Scott Swaaley on his Entrepreneurial Journey at MakeSafe

Scott Swaaley of MakeSafe shares details of his entrepreneurial journey in two videos jointly produced with Altium.

Scott Swaaley on his Entrepreneurial Journey at MakeSafe

Scott Swaaley, founder and CEO of MakeSafe, Inc. was approached by Altium, who asked to do a video profile because he had started MakeSafe using their Schematics Capture and PCB Design tools. I thought his insights and perspectives were well articulated and on target for bootstrappers.

Edited Transcript of Scott’s MakeSafe Journey

My wife always jokes that the thing that I am worst at and all the world is leisure, I just can’t do it. As an engineer, I just look at the built world and I’m constantly finding things.

I think to myself, someone really thought about this. Sometimes it was the opposite and they hadn’t.

As much as that is a gift, it is also a curse.

I’ve been an educator.
I’ve been a consultant.
I’ve been an engineer.
I’ve built solar energy things.
I’ve been a lot of different things.

But I had this anxiety, which took me years to recognize as I was active in the Maker movement. I would go to Maker Faires–I loved that the Maker scene was growing–and see someone who had never used a power tool before. I started to seeing it more and more got a little terrified that as the scene developed something was going to happen.

I remember hearing about this incident at Yale a number of years ago.

[voiceover Excerpts from WGA TV report on Michele Dufault Lathe Accident]: ““Her name was Michele Dufault. And she died a month short of graduation from Yale, from what authorities have revealed she was working in the machine shop of Sterling Chemical laboratory in the middle of the night, when her hair got caught in a lathe.”

What’s interesting is that when I heard that, I assumed it was some huge industrial machine, but I learned that–from what’s been reported–it was actually a relatively small lathe.

I’ve read a lot of OSHA incident reports. The ones that break my heart the most are when the employee does everything they’re supposed to do, and they still get injured or die. This can happen when there is a large industrial machine, and someone gets caught. It’s a very slow-moving machine. So they press the emergency stop button, which is right where it should be. But that machine has inertia, and over a minute, it sucks them in and kills them.

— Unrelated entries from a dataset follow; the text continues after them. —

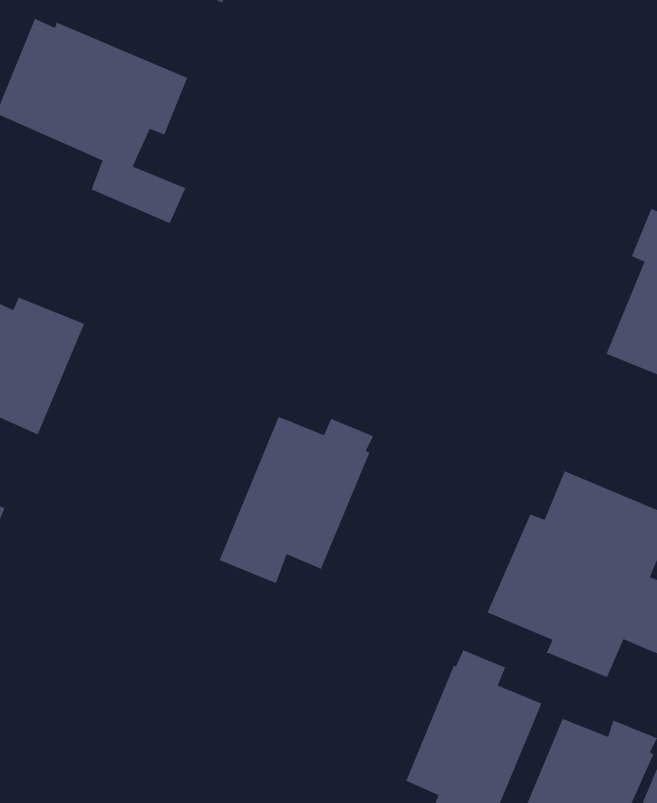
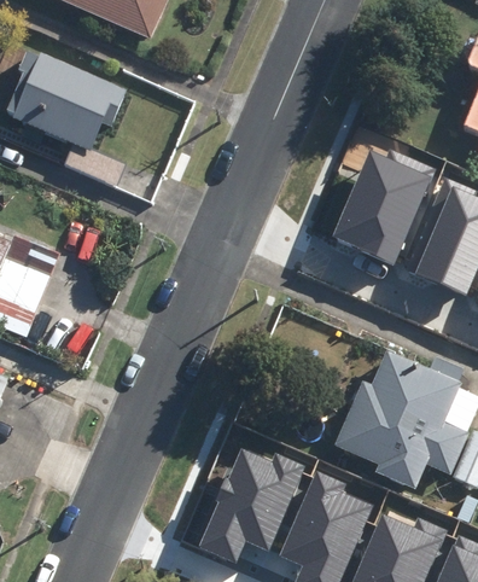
building: none -> [332,149,435,262]
building: [219,416,374,584] -> [199,449,303,561]

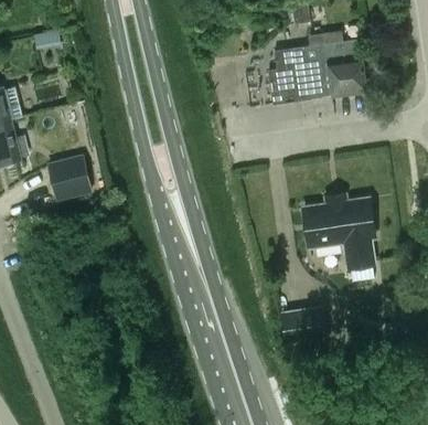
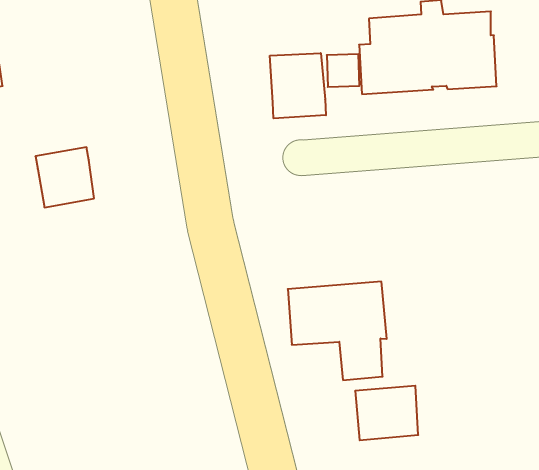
building: none -> [270,53,326,118]
building: [303,198,375,268] -> [288,282,387,380]

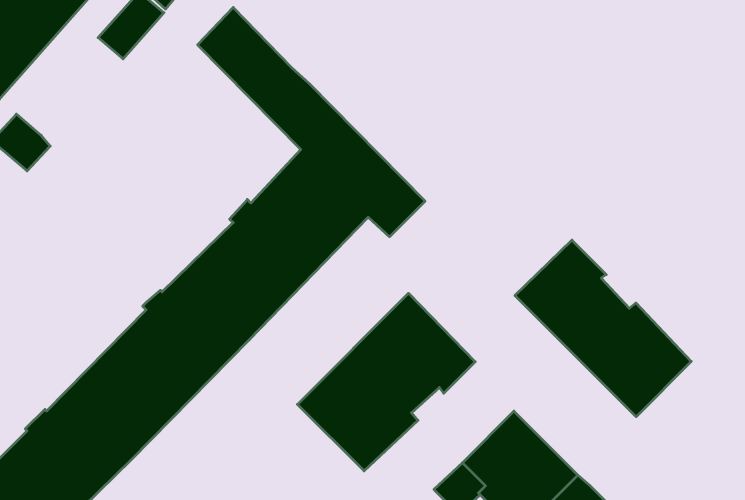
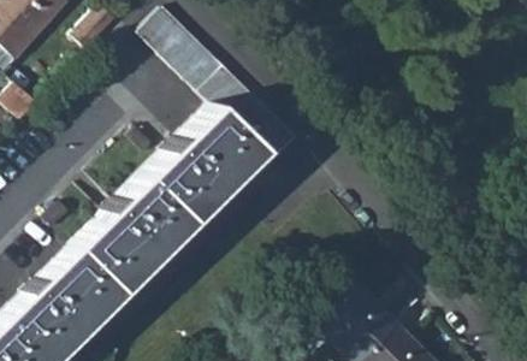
building: [515,240,691,417] -> none
building: [297,293,475,471] -> none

For me, that’s just an engineering failure. If someone tried to do a safety thing, the worker responded in a good way; it’s just that they missed the mark.

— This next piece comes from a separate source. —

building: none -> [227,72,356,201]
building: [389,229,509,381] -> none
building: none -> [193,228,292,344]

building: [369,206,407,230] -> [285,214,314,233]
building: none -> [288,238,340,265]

I started looking at ways to make machines safer in my free time. And I started tinkering. I was poking around. I remember sitting on my bed, web surfing on my phone, and I found an old patent for DC injection. It’s basically a way to take an AC motor and make it resist rotation. And that was super interesting to me.
I always assumed at that time that the industry had this figured out. My focus was on schools and maker spaces for those who can’t afford stuff. You can go into a billion-dollar company’s shop, and it’s worse than a maker space.

If you take reported injuries–which are only a small fraction of the total–that result in people missing days from work and estimate how many could have been directly prevented by a simple DC injection brake like this one, it’s about 40,000 a year. But it’s been at roughly that level for the last 15 years. It’s a flat line: it’s not getting better each year. It should be our responsibility: OSHA says employers must mitigate a known hazard.

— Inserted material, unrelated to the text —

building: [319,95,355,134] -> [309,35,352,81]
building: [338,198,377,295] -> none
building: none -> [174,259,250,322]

Very early in my journey, I realized that this was a much bigger problem than just schools. I wanted to reach the larger market in industry. However, it became clear that this capability had not been offered as an add-on before; we were in a niche that people were not looking for. To sell our products, we had to show people how it worked.

So we go to trade shows and work with distributors of other safety products to get the word out. It’s worked out well so far, we’ve transitioned from one guy to a four person team that is making and shipping product all over the world.

We are at a place where one person can actually start a technical company, we have access to materials like you never did before. When I started I worried the brake was too simple, I was going after low hanging fruit and not detecting faults or doing some fancy engineering. But simple works and prevents injuries.

SKMurphy Take

I first met Scott Swaaley on Dec-29-2017 when he stopped by a Bootstrapper Breakfast at Red Rock Coffee in Mountain View for our end-of-year lessons learned program: “What Have You Learned in 2017 That You Plan to Apply in 2018.” His focus, energy level, and commitment to making a difference immediately impressed me. He had a working prototype for his MakeSafe brake and was looking for help navigating the UL approval process. I made two introductions later that morning, and he had followed up with both by the end of the day.

He has been a member of one of our Mastermind Groups for several years, and I have had the privilege of watching him bootstrap MakeSafe into a going concern. Bootstrapping a hardware startup is more challenging than SaaS or consulting services, but Scott has proven himself equal to the challenge with MakeSafe.